対象の文章.

((

| 要旨トップ | 目次 | 日本生態学会第61回全国大会 (2014年3月、広島) 講演要旨
ESJ61 Abstract


一般講演(ポスター発表) PB3-031 (Poster presentation)

大阪府におけるニホンジカのモニタリング-現状と課題-

*幸田良介,虎谷卓哉(大阪環農水研)

大阪府では、全国各地と同様にシカによる農林業被害が深刻化しており、特定鳥獣保護管理計画による対策が進められている。計画が目指す科学的管理のためには、シカの生息状況や被害状況についてモニタリングし、結果をフィードバックしていくことが必要である。大阪府ではこれまで、出猟カレンダーによる目撃効率と捕獲効率の調査、農業被害アンケートによる被害意識調査、シカ糞調査及び森林の下層植生衰退度調査が行われてきた。今回、これまでに行われてきたモニタリング結果を整理し、現状の把握と今後の課題点の抽出を行うことを目的とした。

平成19年度以降の目撃効率や捕獲効率の経年変化から、大阪府におけるシカ個体数は増加し続けていることが推測された。また、農業被害アンケートによる出没頻度と被害強度の結果からも、農地へのシカの出没が増加し、被害が増加していることが示唆された。一方で糞粒調査では、平成23年度までは糞粒数が増加傾向にあるものの、平成24年度には一転して大きく減少するなど異なる結果が得られた。糞粒調査地の多くはハイキング道など人の利用の多い場所であり、調査面積も100m2とやや狭い。糞粒調査については今後、調査地や手法の変更を含めて改善策を検討する必要があると考えられる。

))

資料.
((

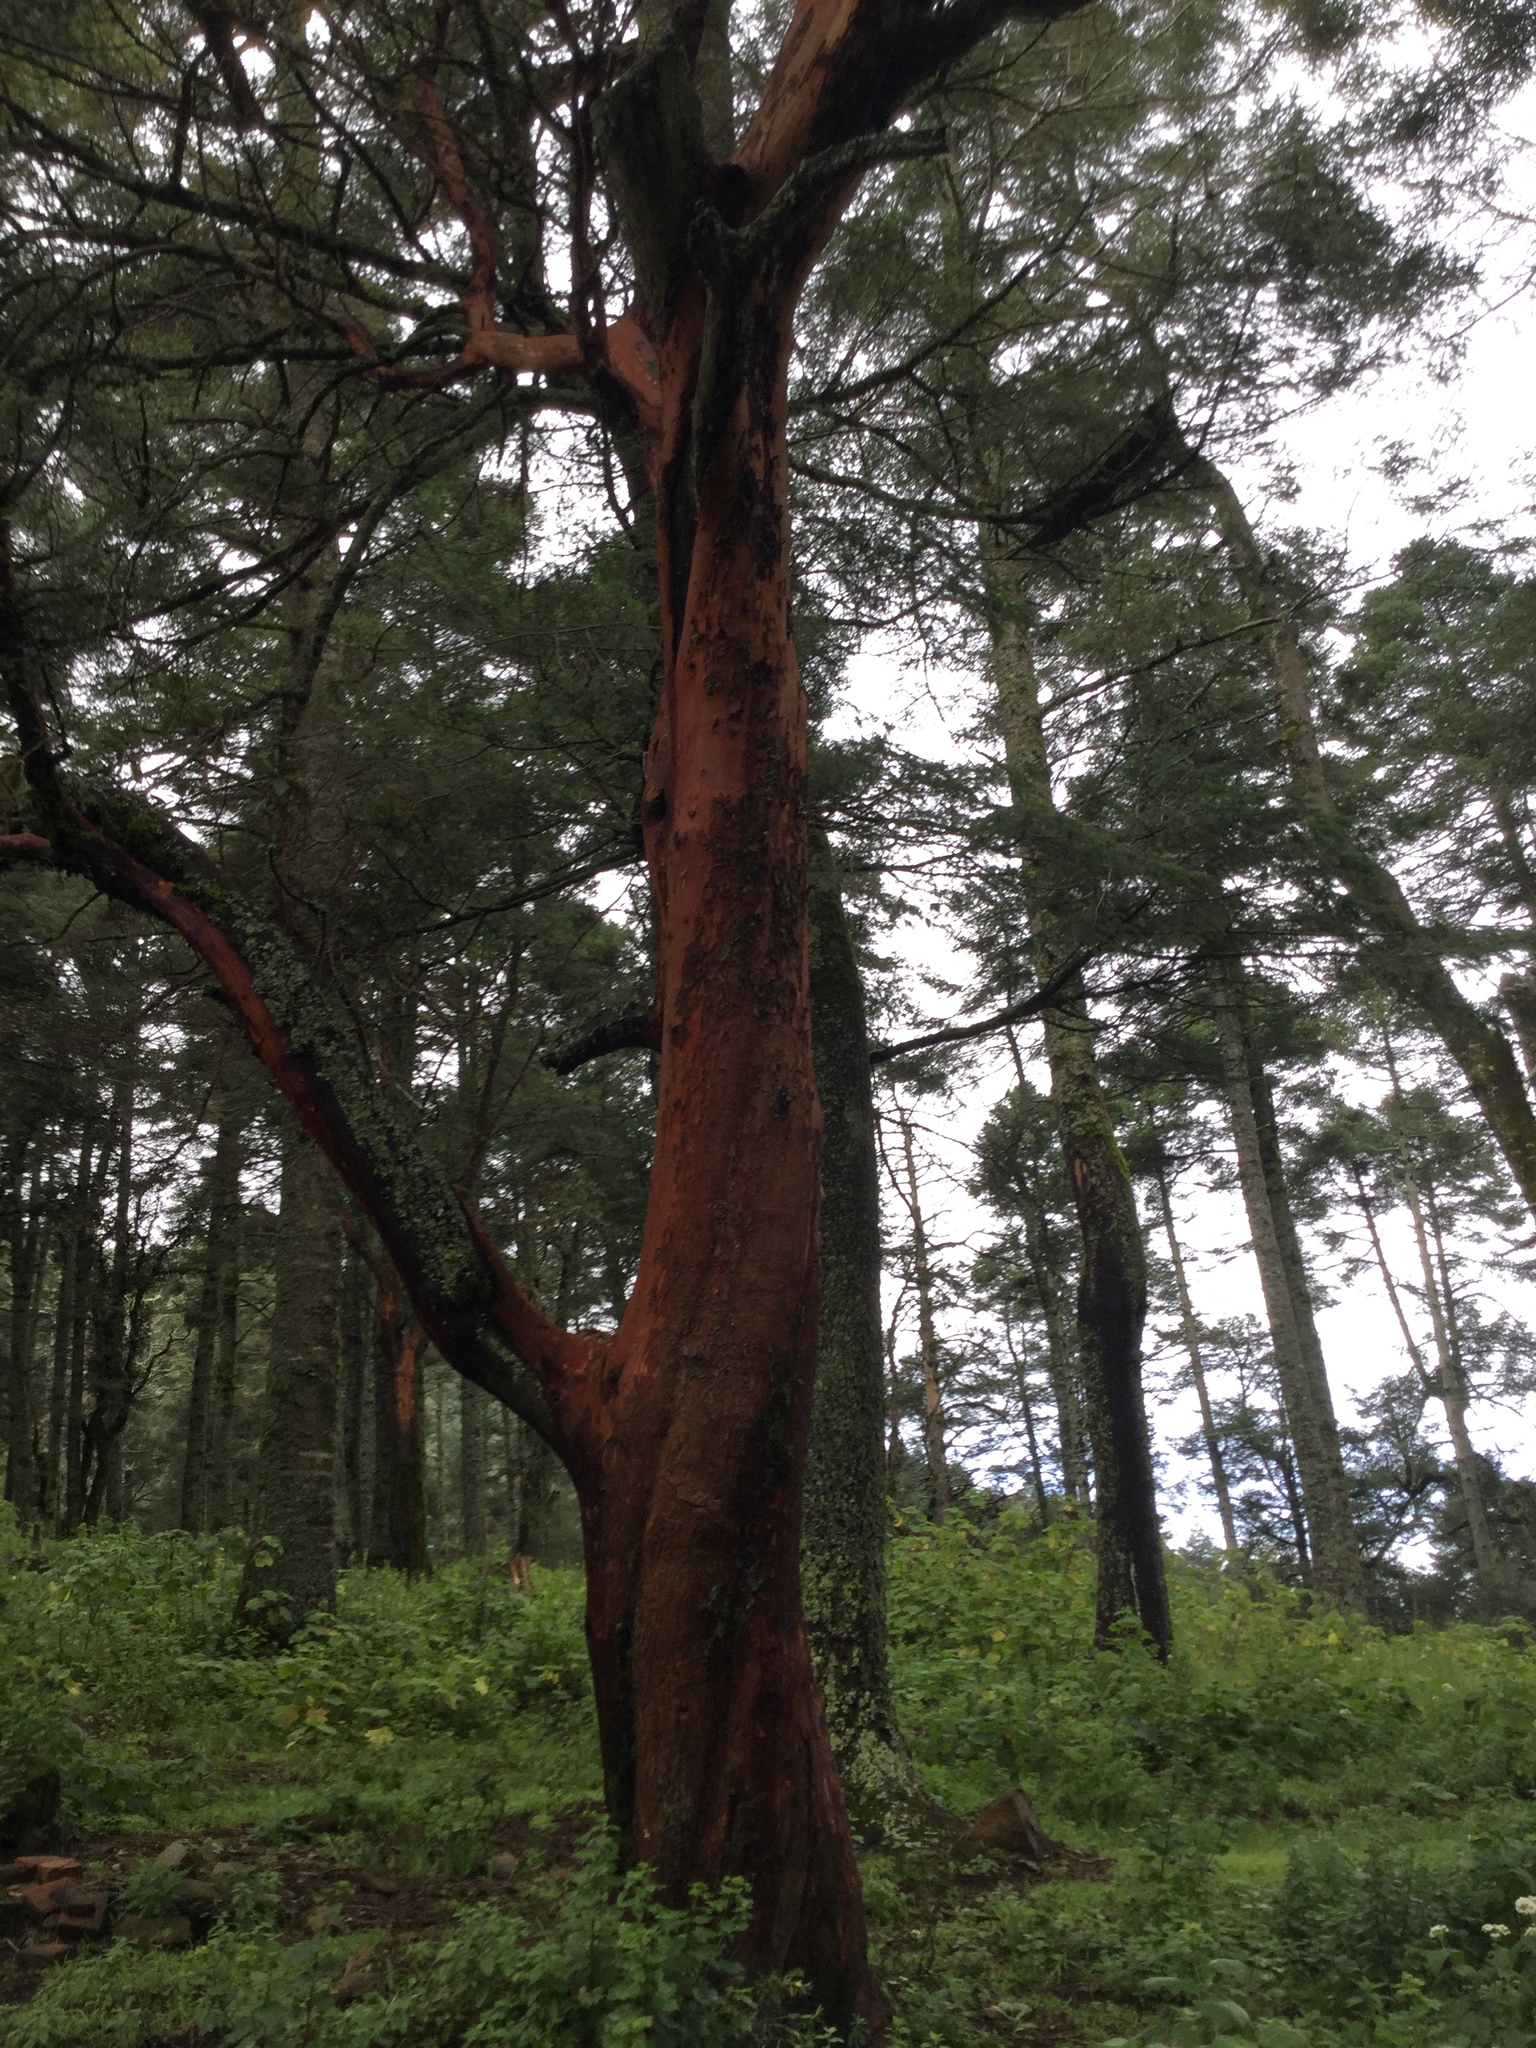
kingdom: Plantae
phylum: Tracheophyta
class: Magnoliopsida
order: Ericales
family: Ericaceae
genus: Arbutus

))

実施する課題.
[1] 対象の文章の「一般講演(ポスター発表) PB3-031 (Poster」から「する必要があると考えられる。」まで（両端を含む）を、「大阪府」を「兵庫県」に置き換えて書き直してください。
[2] 対象の文章によると、大阪府でこれまで行われてきた調査にはどのようなものがありますか。すべて挙げてください。
[3] 次の(a)〜(c)は対象の文章の内容と合っていますか。それぞれ「はい」か「いいえ」で答え、判断の根拠となる語句を対象の文章からそのまま引用してください。
(a) 糞粒調査の調査面積は100m2である。
(b) 平成24年度には糞粒数が増加した。
(c) 目撃効率や捕獲効率の経年変化は、平成19年度以降のものが使われた。

回答.
[1]
一般講演(ポスター発表) PB3-031 (Poster presentation)

兵庫県におけるニホンジカのモニタリング-現状と課題-

*幸田良介,虎谷卓哉(大阪環農水研)

兵庫県では、全国各地と同様にシカによる農林業被害が深刻化しており、特定鳥獣保護管理計画による対策が進められている。計画が目指す科学的管理のためには、シカの生息状況や被害状況についてモニタリングし、結果をフィードバックしていくことが必要である。兵庫県ではこれまで、出猟カレンダーによる目撃効率と捕獲効率の調査、農業被害アンケートによる被害意識調査、シカ糞調査及び森林の下層植生衰退度調査が行われてきた。今回、これまでに行われてきたモニタリング結果を整理し、現状の把握と今後の課題点の抽出を行うことを目的とした。

平成19年度以降の目撃効率や捕獲効率の経年変化から、兵庫県におけるシカ個体数は増加し続けていることが推測された。また、農業被害アンケートによる出没頻度と被害強度の結果からも、農地へのシカの出没が増加し、被害が増加していることが示唆された。一方で糞粒調査では、平成23年度までは糞粒数が増加傾向にあるものの、平成24年度には一転して大きく減少するなど異なる結果が得られた。糞粒調査地の多くはハイキング道など人の利用の多い場所であり、調査面積も100m2とやや狭い。糞粒調査については今後、調査地や手法の変更を含めて改善策を検討する必要があると考えられる。

[2]
- 出猟カレンダーによる目撃効率と捕獲効率の調査
- 農業被害アンケートによる被害意識調査
- シカ糞調査
- 森林の下層植生衰退度調査

[3]
(a) はい。「調査面積も100m2とやや狭い」
(b) いいえ。「平成24年度には一転して大きく減少する」
(c) はい。「平成19年度以降の目撃効率や捕獲効率の経年変化から」